Nun so eine OP gerade in solch einem Fall stellt man sich etwas heftig vor. Als Mutter möchte man allerdings schon das sein Kind nicht für die Zeit seines Lebens seines Lebens gezeichnet ist. Nun es wird zwar etwas dauern bis sie wieder fast perfekt aussieht

Wie auch immer ich kann Euch nur alle Daumen drücken das es bald wieder bergauf geht bzw. das ihr bald das Schlimmste hinter Euch habt.

Ich schätze um Minigolfplätze wird sie wohl demnächst einen Bogen machen!

Also alles Gute  Stephan

http://www.chirurgie-portal.de/orthopaedie/orthopaedische-erkrankungen/schaedelb...

Antwort
von shiva66, 44

mach dir aber auch nicht noch Gedanken wegen dem CT und der Strahlenbelastung. Das ist heute alles nicht mehr so heftig, abgesehen vom Nutzen usw. Selbst nochmalige Kontrollen und /oder Röntgenkontrollen sollten dir keine Sorgen machen. Wünsche euch alles Gute, vor allem für deine Kleine

Wenn du sehr unsicher bist, was als Mama total verständlich ist, hast du einen Arzt, dem du vertraust?

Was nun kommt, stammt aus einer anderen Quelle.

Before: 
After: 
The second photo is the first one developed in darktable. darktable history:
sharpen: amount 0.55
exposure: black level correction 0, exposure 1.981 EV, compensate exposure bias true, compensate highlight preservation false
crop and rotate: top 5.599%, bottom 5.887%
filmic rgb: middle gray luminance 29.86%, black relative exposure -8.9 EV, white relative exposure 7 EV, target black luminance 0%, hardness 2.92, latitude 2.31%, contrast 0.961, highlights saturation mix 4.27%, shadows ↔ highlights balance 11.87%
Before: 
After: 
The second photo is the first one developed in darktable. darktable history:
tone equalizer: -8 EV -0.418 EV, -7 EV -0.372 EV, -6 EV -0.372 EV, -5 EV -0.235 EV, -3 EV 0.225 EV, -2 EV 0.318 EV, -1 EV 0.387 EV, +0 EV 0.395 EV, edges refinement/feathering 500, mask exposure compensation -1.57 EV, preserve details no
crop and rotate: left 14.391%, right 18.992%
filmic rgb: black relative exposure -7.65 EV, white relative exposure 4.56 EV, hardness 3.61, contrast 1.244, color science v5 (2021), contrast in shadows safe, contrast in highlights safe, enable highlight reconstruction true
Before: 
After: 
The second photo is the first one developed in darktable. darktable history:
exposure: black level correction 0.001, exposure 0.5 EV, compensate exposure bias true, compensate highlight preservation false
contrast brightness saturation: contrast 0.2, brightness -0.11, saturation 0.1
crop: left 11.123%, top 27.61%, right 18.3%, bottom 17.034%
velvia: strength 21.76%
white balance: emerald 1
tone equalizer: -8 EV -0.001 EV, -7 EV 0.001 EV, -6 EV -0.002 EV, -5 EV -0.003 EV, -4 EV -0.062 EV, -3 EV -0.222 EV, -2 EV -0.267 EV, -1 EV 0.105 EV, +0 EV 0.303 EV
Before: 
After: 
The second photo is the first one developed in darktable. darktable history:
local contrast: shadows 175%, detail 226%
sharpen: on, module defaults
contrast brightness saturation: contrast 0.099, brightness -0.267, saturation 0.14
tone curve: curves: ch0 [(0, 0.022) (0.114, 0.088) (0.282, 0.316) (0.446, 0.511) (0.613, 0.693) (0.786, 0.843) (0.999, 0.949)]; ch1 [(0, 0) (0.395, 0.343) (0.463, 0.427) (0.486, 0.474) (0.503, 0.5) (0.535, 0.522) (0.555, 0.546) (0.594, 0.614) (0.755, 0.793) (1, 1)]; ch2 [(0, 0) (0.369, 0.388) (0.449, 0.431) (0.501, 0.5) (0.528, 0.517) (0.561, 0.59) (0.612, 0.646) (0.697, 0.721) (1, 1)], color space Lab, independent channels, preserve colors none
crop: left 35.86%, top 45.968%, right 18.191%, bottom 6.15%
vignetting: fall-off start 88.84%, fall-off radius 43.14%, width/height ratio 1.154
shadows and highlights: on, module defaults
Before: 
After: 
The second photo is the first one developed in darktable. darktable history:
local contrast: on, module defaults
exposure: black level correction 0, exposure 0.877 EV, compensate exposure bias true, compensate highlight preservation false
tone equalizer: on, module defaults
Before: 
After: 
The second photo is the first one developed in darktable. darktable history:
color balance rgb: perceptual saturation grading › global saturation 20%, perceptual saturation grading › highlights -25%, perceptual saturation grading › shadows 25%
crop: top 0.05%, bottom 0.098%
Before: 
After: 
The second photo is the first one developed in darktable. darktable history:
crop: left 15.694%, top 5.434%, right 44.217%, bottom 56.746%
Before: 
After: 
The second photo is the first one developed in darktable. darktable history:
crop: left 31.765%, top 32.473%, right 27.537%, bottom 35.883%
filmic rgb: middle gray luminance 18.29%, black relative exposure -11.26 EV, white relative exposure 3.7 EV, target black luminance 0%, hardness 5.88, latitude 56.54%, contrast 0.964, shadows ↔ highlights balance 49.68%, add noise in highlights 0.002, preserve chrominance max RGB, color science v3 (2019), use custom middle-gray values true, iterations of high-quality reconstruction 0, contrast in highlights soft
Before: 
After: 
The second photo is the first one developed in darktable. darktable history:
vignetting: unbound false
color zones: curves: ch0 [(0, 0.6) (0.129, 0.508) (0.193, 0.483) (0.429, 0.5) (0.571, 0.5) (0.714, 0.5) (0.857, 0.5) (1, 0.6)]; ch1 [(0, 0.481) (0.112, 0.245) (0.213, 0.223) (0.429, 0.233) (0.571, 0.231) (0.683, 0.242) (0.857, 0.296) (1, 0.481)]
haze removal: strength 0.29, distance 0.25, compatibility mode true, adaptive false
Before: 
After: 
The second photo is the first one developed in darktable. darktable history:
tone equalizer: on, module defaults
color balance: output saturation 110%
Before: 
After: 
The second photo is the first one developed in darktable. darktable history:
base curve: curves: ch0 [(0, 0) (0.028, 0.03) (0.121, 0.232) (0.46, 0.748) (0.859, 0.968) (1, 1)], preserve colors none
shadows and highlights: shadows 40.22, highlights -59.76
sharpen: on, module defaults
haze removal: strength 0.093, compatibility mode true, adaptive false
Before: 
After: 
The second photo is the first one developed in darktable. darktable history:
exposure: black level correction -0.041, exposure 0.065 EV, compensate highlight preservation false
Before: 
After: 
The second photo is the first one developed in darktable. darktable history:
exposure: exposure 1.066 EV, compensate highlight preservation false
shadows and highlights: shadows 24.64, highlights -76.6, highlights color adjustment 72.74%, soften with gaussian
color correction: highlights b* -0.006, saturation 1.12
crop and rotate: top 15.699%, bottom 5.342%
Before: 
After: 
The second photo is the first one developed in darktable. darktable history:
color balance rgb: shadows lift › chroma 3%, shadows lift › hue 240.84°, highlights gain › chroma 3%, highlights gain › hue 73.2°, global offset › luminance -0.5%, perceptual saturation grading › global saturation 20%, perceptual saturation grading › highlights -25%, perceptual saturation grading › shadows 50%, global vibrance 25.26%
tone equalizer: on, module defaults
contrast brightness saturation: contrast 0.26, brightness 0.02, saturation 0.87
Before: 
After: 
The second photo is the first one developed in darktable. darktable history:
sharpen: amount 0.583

Das kann dir auch helfen. In so einem Fall ist es wirklich schwerer, hier passende Tipps zu bekommen. Sind doch irgendwie immer wieder Einzelfälle. 👍

Antwort
von bethmannchen, 18

Wenn die Knochenverschiebung (ein "ausgestanztes" Stück wurde nach innen gedrückt) keine weiteren Schädigungn verursacht, könnte man das auch so lassen. Dann wächst der Bereich wieder so zusammen, wie der Knochen gerade liegt.

Mit 12 Jahren wird der Schädel nicht mehr so sehr wachsen. DIe Delle wird also keine wesentlich größeren Ausmaße beommen. Das OP-Risiko steht hier also nur gegen das spätere Aussehen. Es gibt unter Ärzten auich "Opertions-Treiber", weil sie damit ihr Geld verdienen.

Eine Gefahr von auftretenden epileptischen Anfällen besteht praktisch bei jedem Menschen in jedem Alter. Wenn sich bis jetzt keine neurologischen Ausfälle zeigten, dann hat deine Tochter auch kein signifikant erhöhtes Risiko für irgend etwas.

Ich würde mir da bei einem anderen Arzt noch eine Zweitmeinung einholen.

Antwort
von Hooks, 50

Oh, das ist ja furchtbar, so etwas entscheiden zu müssen... besteht die Gefahr der Anfälle auf jeden Fall, oder nur dann wenn Ihr nicht operiert?

Mein Bruder hatte einen Schädelbruch, aber er war sehr klein (konnte gerae laufen), so daß die Platten noch gut verschiebbar waren. Bei ihm wurde nicht operiert.

Alles Gute für Euch!

Kommentar von Hooks ,

Ich habe gerade gegoogelt, es war bei ihm ein Schädelbasisbruch, und der wird idR nicht operiert.